[Page-level text extractions]
········

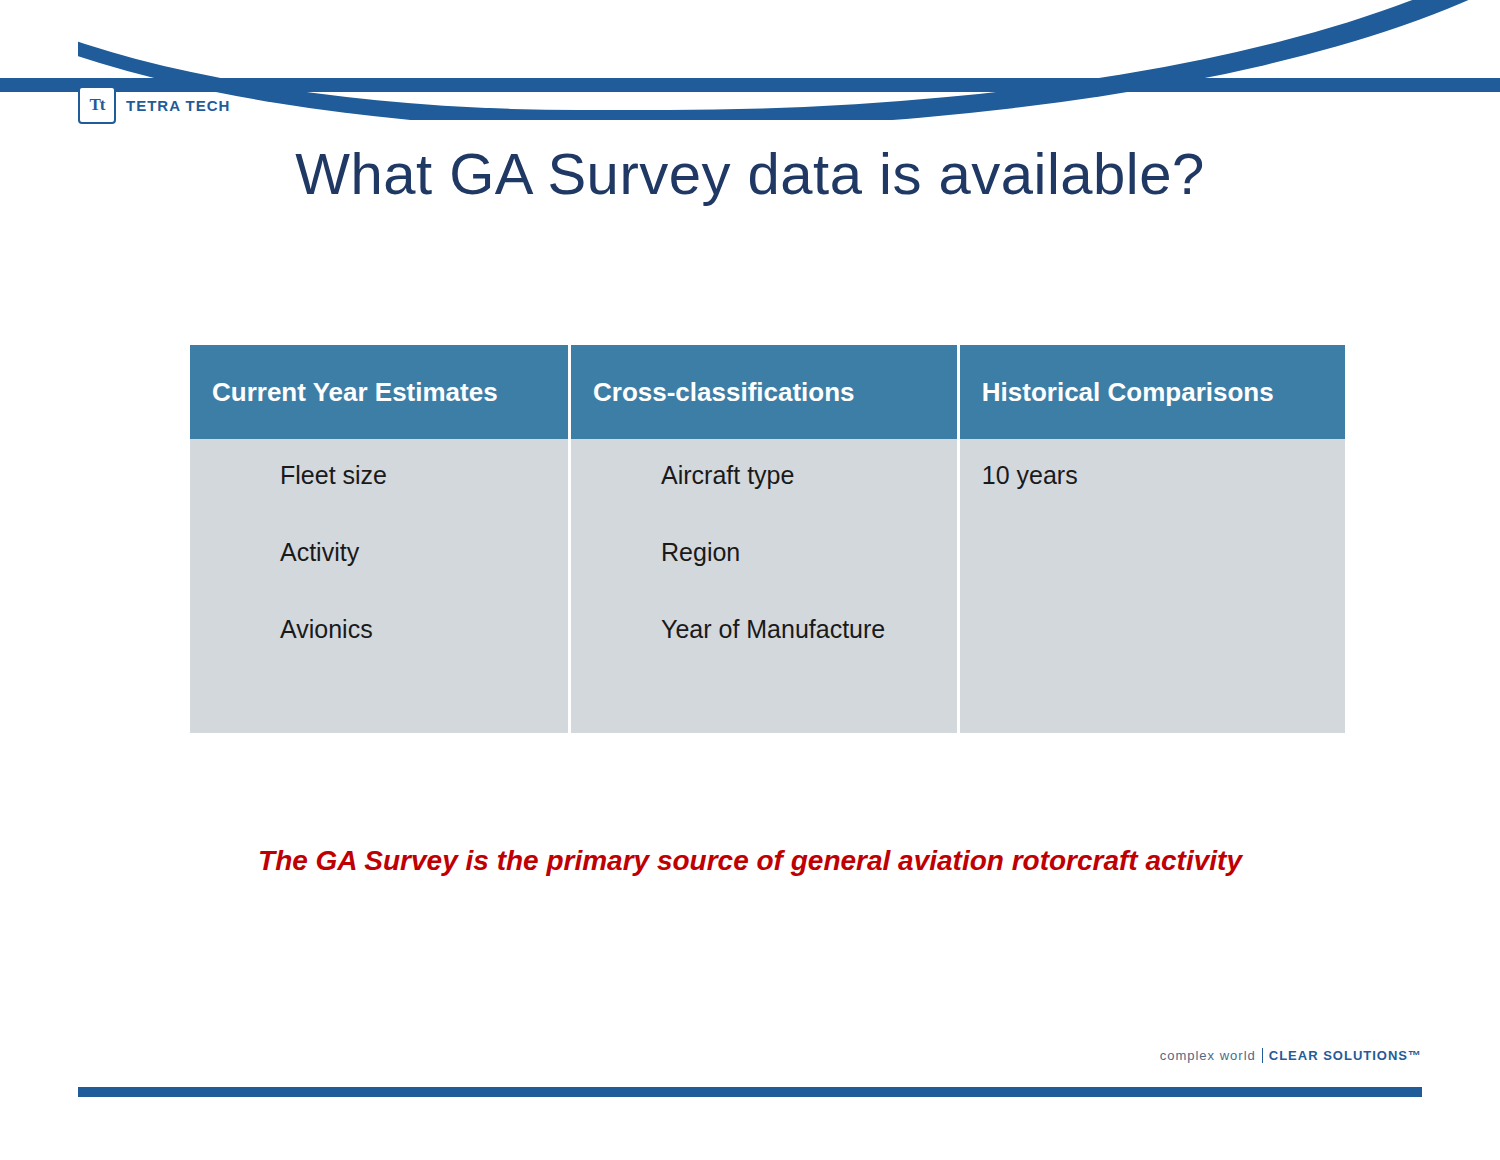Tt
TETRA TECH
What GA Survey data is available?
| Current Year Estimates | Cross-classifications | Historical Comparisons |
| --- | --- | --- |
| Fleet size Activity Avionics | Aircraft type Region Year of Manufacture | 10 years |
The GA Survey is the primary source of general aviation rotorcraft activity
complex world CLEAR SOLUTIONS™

········

Could you please write out the entries exactly as they are, with every picture left out?

Tt
TETRA TECH
What GA Survey data is available?
| Current Year Estimates | Cross-classifications | Historical Comparisons |
| --- | --- | --- |
| Fleet size Activity Avionics | Aircraft type Region Year of Manufacture | 10 years |
The GA Survey is the primary source of general aviation rotorcraft activity
complex world CLEAR SOLUTIONS™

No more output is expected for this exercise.